А с поляками нельзя поступать как с врагами, нельзя на них так нажимать, как это делает наш посол Салдерн… Уж больно круто и жестко ведет себя…
– Никита Иванович тоже недоволен им. Его поведение способствует не уменьшению конфедератов, а их увеличению, – сказал Обрезков, вспоминая все прочитанные донесения из Варшавы. – Чуть-чуть смиряет его жесткий нрав Александр Ильич Бибиков, сменивший Веймарна. Салдерн признавался Панину, что его не любят в Польше и боятся. Он оттолкнул от себя даже тех, кто сочувствовал нам и поддерживал в борьбе против конфедератов.
– Пожалуй, он недолго будет в Варшаве. Он совсем не подходит для своей роли. Как вы думаете? – спросил Румянцев.
– Скорее всего, вы правы… Да и он сам чувствует, что не справляется. Уже жалуется на расстроенное здоровье и на то, что страдает от постоянных интриг, что окружен людьми, которые подставляют ему ногу. «Ни дух, ни тело мое ни минуты не знают покоя», – писал он Панину уже через несколько месяцев после своего назначения в Варшаву.
– Беда его в том, Алексей Михайлович, что он с презрением относится к полякам вообще, считает, что все они вздорны и развращенны, что король Станислав слабый, пустой и глупый человек, которого презирают не только в народе, но даже и в своей семье. Сколько приезжали из Варшавы и рассказывали мне, что он там вытворяет, обвиняя короля в неправдивости, мелочности и увертках. И уповает только на силу.
– Да, он твердо уверен, что без употребления силы нет твердой надежды на будущее. Середина между мягкостью и силою решительно вредна, мягкость портит головы в Польше и несовместна с достоинством и превосходством России, – сказал Обрезков.

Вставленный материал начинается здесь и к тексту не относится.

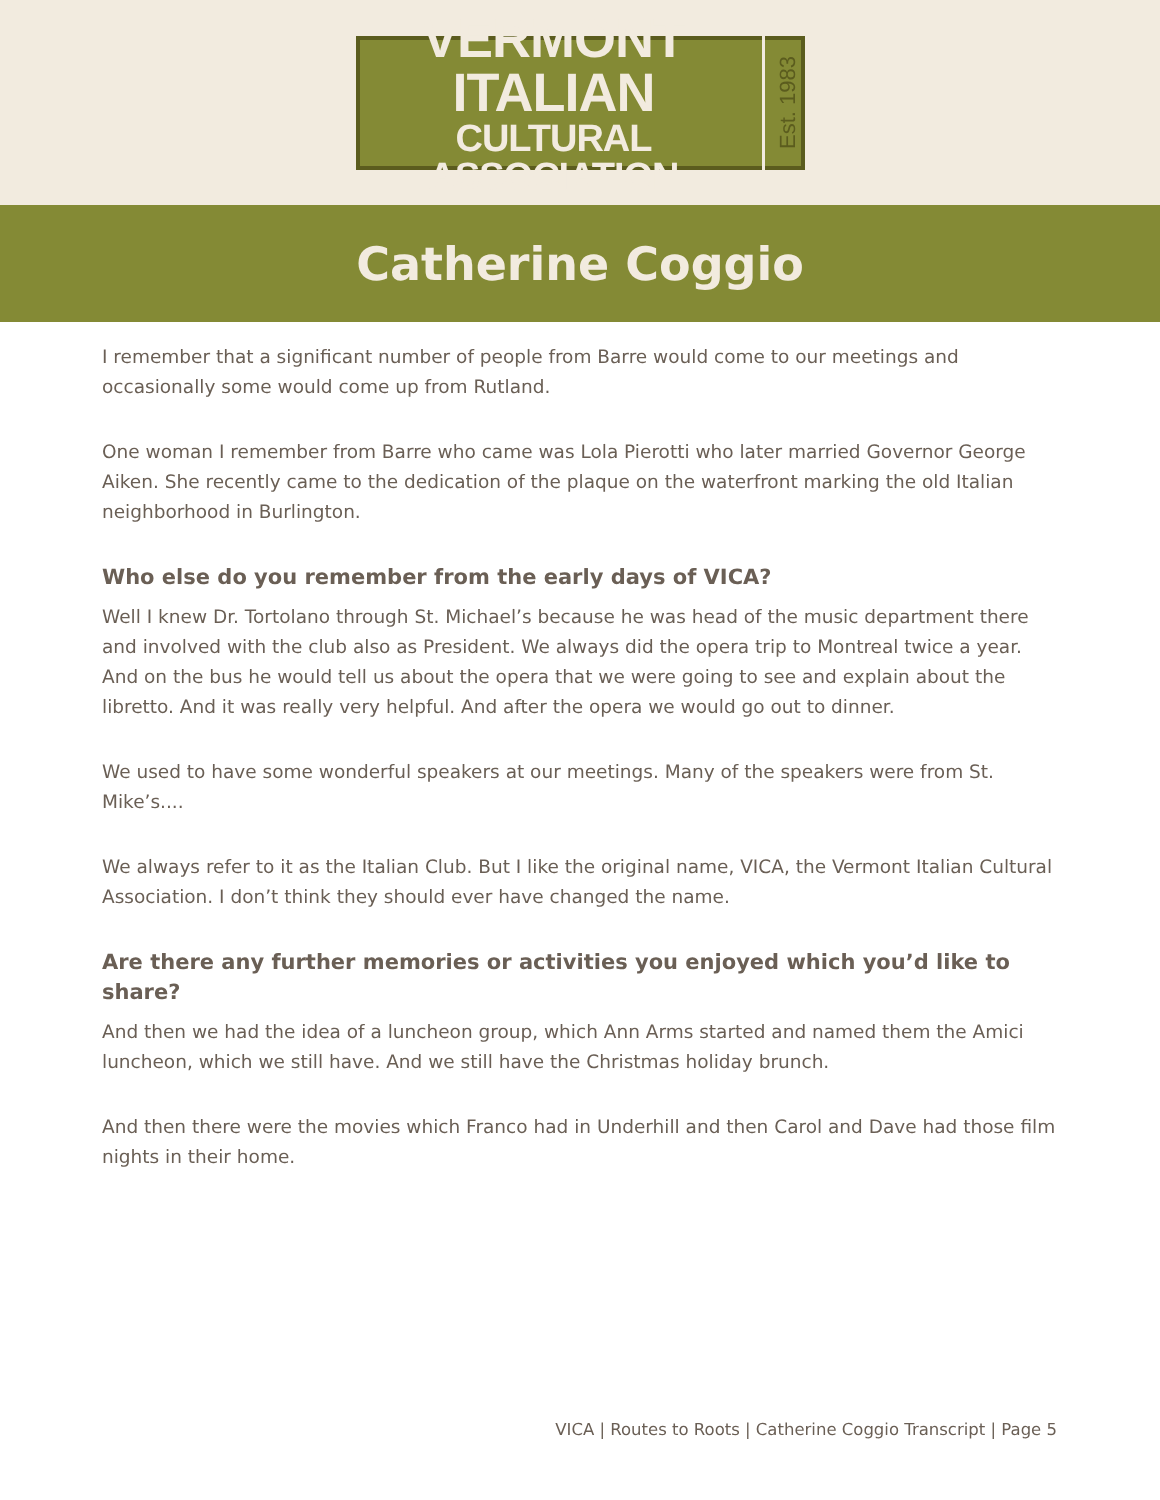VERMONT ITALIAN
CULTURAL ASSOCIATION
Est. 1983
Catherine Coggio
I remember that a significant number of people from Barre would come to our meetings and occasionally some would come up from Rutland.
One woman I remember from Barre who came was Lola Pierotti who later married Governor George Aiken. She recently came to the dedication of the plaque on the waterfront marking the old Italian neighborhood in Burlington.
Who else do you remember from the early days of VICA?
Well I knew Dr. Tortolano through St. Michael’s because he was head of the music department there and involved with the club also as President. We always did the opera trip to Montreal twice a year. And on the bus he would tell us about the opera that we were going to see and explain about the libretto. And it was really very helpful. And after the opera we would go out to dinner.
We used to have some wonderful speakers at our meetings. Many of the speakers were from St. Mike’s....
We always refer to it as the Italian Club. But I like the original name, VICA, the Vermont Italian Cultural Association. I don’t think they should ever have changed the name.
Are there any further memories or activities you enjoyed which you’d like to share?
And then we had the idea of a luncheon group, which Ann Arms started and named them the Amici luncheon, which we still have. And we still have the Christmas holiday brunch.
And then there were the movies which Franco had in Underhill and then Carol and Dave had those film nights in their home.
VICA | Routes to Roots | Catherine Coggio Transcript | Page 5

– Нет, я решительно не согласен с этим… Вот совсем недавно к нашему посту, которым командовал мой подполковник Гантвиг, прибыл поручик Глумбицкий с одним хорунжим и трубачом с просьбой, чтоб отряд их был допущен без оружия к нашему посту. Гантвиг сие им дозволил, заранее зная, что я одобрю такое решение. И действительно, все они явились – в числе двухсот восьмидесяти человек, а ведь они – часть барских бунтовщиков, волею судьбы оказавшихся в Турции. И они, не желая пристать к бродящим в горах бунтовщикам, просили принять их. Я повелел князю Долгорукову, учиня им поименную перепись и отобрав от них рецессы*, что они более ни в какие действия и сообщения не войдут со злонамеренными, отправить их к господину Браницкому, который действует совместно с нашими войсками. А кто хочет возвратиться безмятежными к своим домам и спокойно жить, тем пообещали мы полную безопасность от нашего оружия. Конечно, офицеров расспросили, почему они отпущены от турок из-за Дуная, о всех обстоятельствах их жизни в Турции вместе с бунтовщиком Потоцким за все это время, с Барской конфедерации до сих пор. А мы ведь вполне могли их взять под стражу как наших супротивников.

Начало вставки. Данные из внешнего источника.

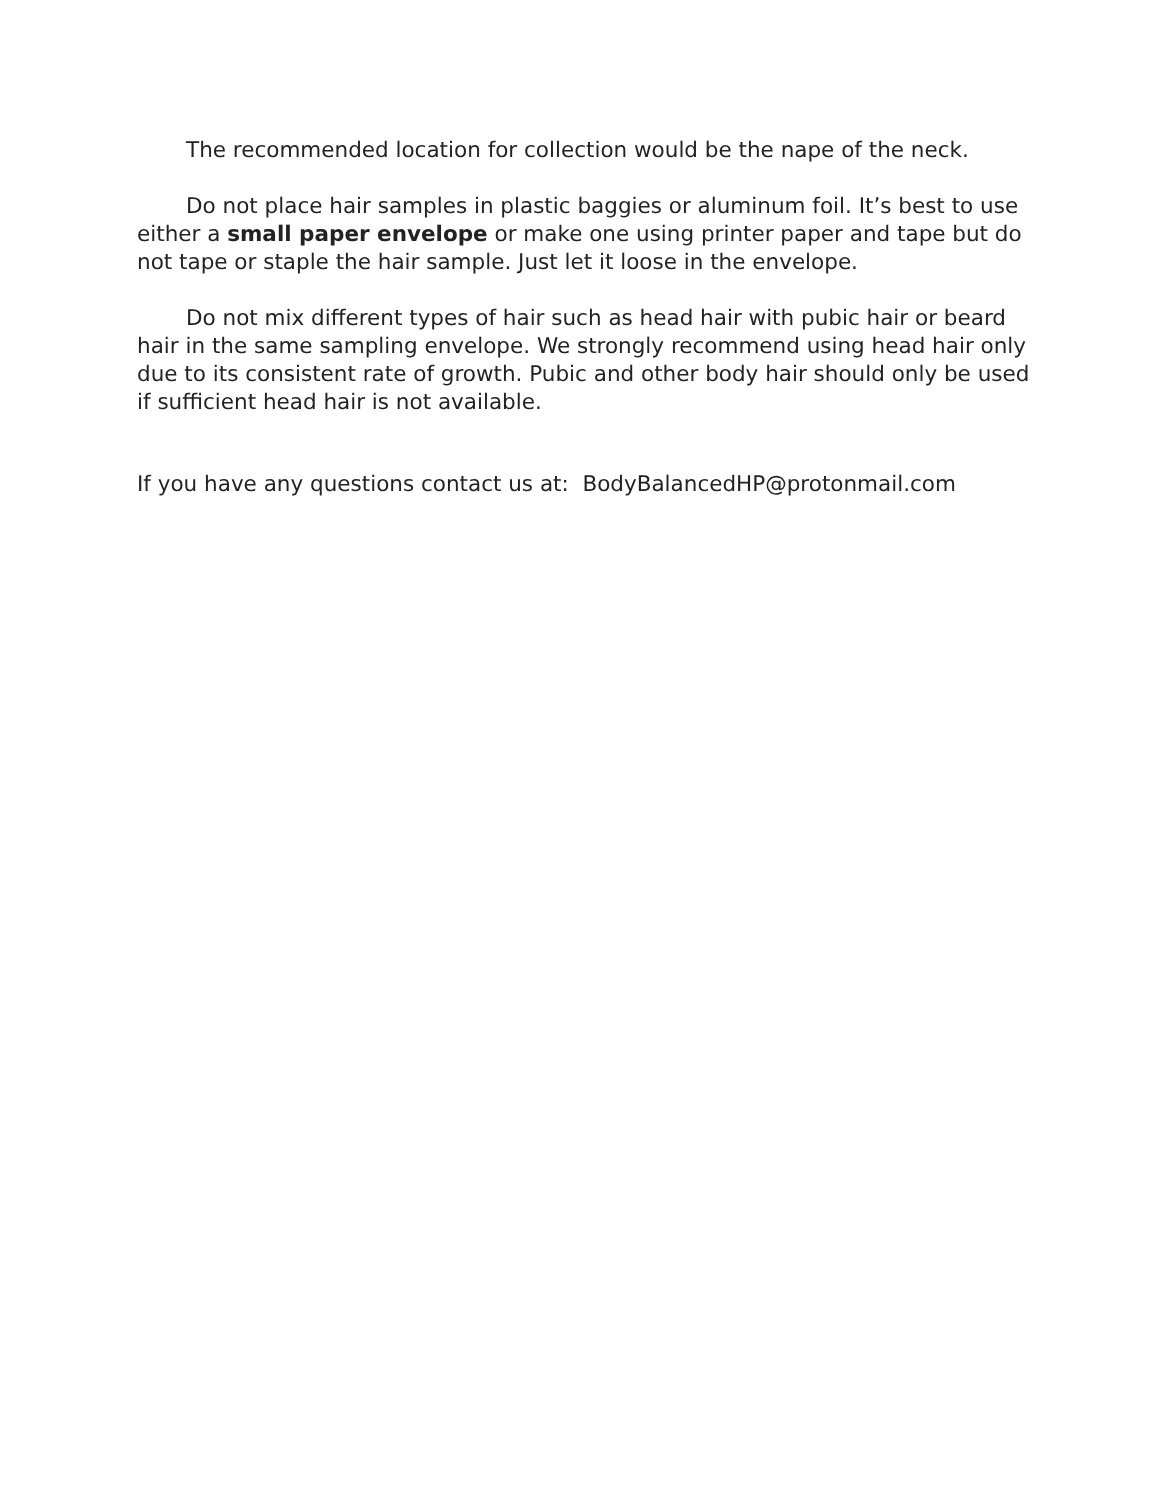The recommended location for collection would be the nape of the neck.
Do not place hair samples in plastic baggies or aluminum foil. It’s best to use either a small paper envelope or make one using printer paper and tape but do not tape or staple the hair sample. Just let it loose in the envelope.
Do not mix different types of hair such as head hair with pubic hair or beard hair in the same sampling envelope. We strongly recommend using head hair only due to its consistent rate of growth. Pubic and other body hair should only be used if sufficient head hair is not available.
If you have any questions contact us at: BodyBalancedHP@protonmail.com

– Вы совершенно правильно рассуждаете, ваше сиятельство. Нельзя в Польше вести себя как в завоеванной стране. Надо считаться с поляками, уважать их гордость, независимость, учитывать пылкость их нрава, помогать осознать, что мы хотим помочь им избавиться от бунтовщиков и направить Польшу по пути твердой независимости. – Обрезков чувствовал, что говорит что-то не то. Ведь он хорошо знал, что уже принято решение между тремя государствами о разделе польских земель, но привычка дипломата скрывать половину своего знания и здесь взяла верх. – А что, граф, слышал я о какой-то большой победе турок в Египте? – Обрезков явно переводил разговор в другое, менее опасное русло.
– A-а, это мой курьер, возвратившийся от визиря, привез известие, будто турки разгромили Али-бея* и отсекли ему голову, и уже отпраздновали победу над ним. А оказалось, что Али-бей вместе с четырьмя близкими ему унес свою голову и набирает свежие войска. Турки умеют и любят приврать…

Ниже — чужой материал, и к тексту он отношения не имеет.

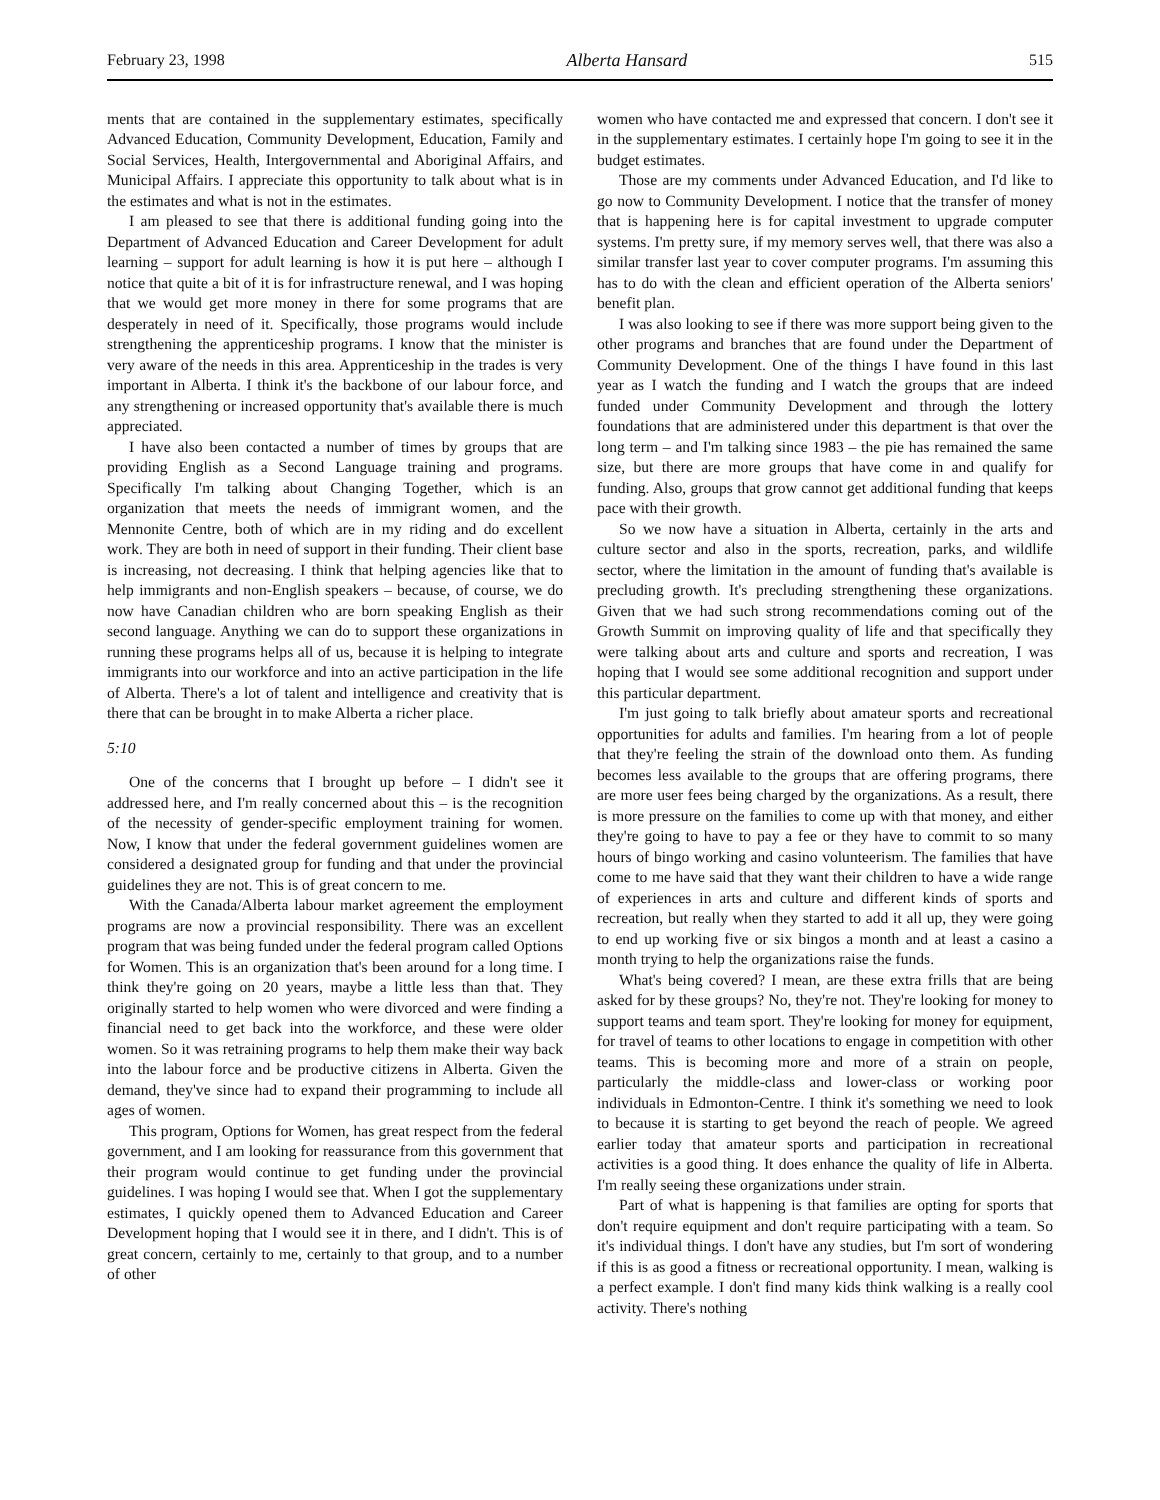February 23, 1998 Alberta Hansard 515
ments that are contained in the supplementary estimates, specifically Advanced Education, Community Development, Education, Family and Social Services, Health, Intergovernmental and Aboriginal Affairs, and Municipal Affairs. I appreciate this opportunity to talk about what is in the estimates and what is not in the estimates.
I am pleased to see that there is additional funding going into the Department of Advanced Education and Career Development for adult learning – support for adult learning is how it is put here – although I notice that quite a bit of it is for infrastructure renewal, and I was hoping that we would get more money in there for some programs that are desperately in need of it. Specifically, those programs would include strengthening the apprenticeship programs. I know that the minister is very aware of the needs in this area. Apprenticeship in the trades is very important in Alberta. I think it's the backbone of our labour force, and any strengthening or increased opportunity that's available there is much appreciated.
I have also been contacted a number of times by groups that are providing English as a Second Language training and programs. Specifically I'm talking about Changing Together, which is an organization that meets the needs of immigrant women, and the Mennonite Centre, both of which are in my riding and do excellent work. They are both in need of support in their funding. Their client base is increasing, not decreasing. I think that helping agencies like that to help immigrants and non-English speakers – because, of course, we do now have Canadian children who are born speaking English as their second language. Anything we can do to support these organizations in running these programs helps all of us, because it is helping to integrate immigrants into our workforce and into an active participation in the life of Alberta. There's a lot of talent and intelligence and creativity that is there that can be brought in to make Alberta a richer place.
5:10
One of the concerns that I brought up before – I didn't see it addressed here, and I'm really concerned about this – is the recognition of the necessity of gender-specific employment training for women. Now, I know that under the federal government guidelines women are considered a designated group for funding and that under the provincial guidelines they are not. This is of great concern to me.
With the Canada/Alberta labour market agreement the employment programs are now a provincial responsibility. There was an excellent program that was being funded under the federal program called Options for Women. This is an organization that's been around for a long time. I think they're going on 20 years, maybe a little less than that. They originally started to help women who were divorced and were finding a financial need to get back into the workforce, and these were older women. So it was retraining programs to help them make their way back into the labour force and be productive citizens in Alberta. Given the demand, they've since had to expand their programming to include all ages of women.
This program, Options for Women, has great respect from the federal government, and I am looking for reassurance from this government that their program would continue to get funding under the provincial guidelines. I was hoping I would see that. When I got the supplementary estimates, I quickly opened them to Advanced Education and Career Development hoping that I would see it in there, and I didn't. This is of great concern, certainly to me, certainly to that group, and to a number of other
women who have contacted me and expressed that concern. I don't see it in the supplementary estimates. I certainly hope I'm going to see it in the budget estimates.
Those are my comments under Advanced Education, and I'd like to go now to Community Development. I notice that the transfer of money that is happening here is for capital investment to upgrade computer systems. I'm pretty sure, if my memory serves well, that there was also a similar transfer last year to cover computer programs. I'm assuming this has to do with the clean and efficient operation of the Alberta seniors' benefit plan.
I was also looking to see if there was more support being given to the other programs and branches that are found under the Department of Community Development. One of the things I have found in this last year as I watch the funding and I watch the groups that are indeed funded under Community Development and through the lottery foundations that are administered under this department is that over the long term – and I'm talking since 1983 – the pie has remained the same size, but there are more groups that have come in and qualify for funding. Also, groups that grow cannot get additional funding that keeps pace with their growth.
So we now have a situation in Alberta, certainly in the arts and culture sector and also in the sports, recreation, parks, and wildlife sector, where the limitation in the amount of funding that's available is precluding growth. It's precluding strengthening these organizations. Given that we had such strong recommendations coming out of the Growth Summit on improving quality of life and that specifically they were talking about arts and culture and sports and recreation, I was hoping that I would see some additional recognition and support under this particular department.
I'm just going to talk briefly about amateur sports and recreational opportunities for adults and families. I'm hearing from a lot of people that they're feeling the strain of the download onto them. As funding becomes less available to the groups that are offering programs, there are more user fees being charged by the organizations. As a result, there is more pressure on the families to come up with that money, and either they're going to have to pay a fee or they have to commit to so many hours of bingo working and casino volunteerism. The families that have come to me have said that they want their children to have a wide range of experiences in arts and culture and different kinds of sports and recreation, but really when they started to add it all up, they were going to end up working five or six bingos a month and at least a casino a month trying to help the organizations raise the funds.
What's being covered? I mean, are these extra frills that are being asked for by these groups? No, they're not. They're looking for money to support teams and team sport. They're looking for money for equipment, for travel of teams to other locations to engage in competition with other teams. This is becoming more and more of a strain on people, particularly the middle-class and lower-class or working poor individuals in Edmonton-Centre. I think it's something we need to look to because it is starting to get beyond the reach of people. We agreed earlier today that amateur sports and participation in recreational activities is a good thing. It does enhance the quality of life in Alberta. I'm really seeing these organizations under strain.
Part of what is happening is that families are opting for sports that don't require equipment and don't require participating with a team. So it's individual things. I don't have any studies, but I'm sort of wondering if this is as good a fitness or recreational opportunity. I mean, walking is a perfect example. I don't find many kids think walking is a really cool activity. There's nothing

– Да уж, за свое там пребывание я в этом убедился.
– Да и поляки любят похвастать. Вот тоже мой курьер доносил: повстречал на той стороне он двух поляков, ехавших в Шумлу. Оказалось, что это два курьера от графа Потоцкого к визирю и к цесарскому министру Тугуту с известием, что он в Польше командует семьюдесятью тысячами войск и отобрал у нас семь крепостей. Представляете?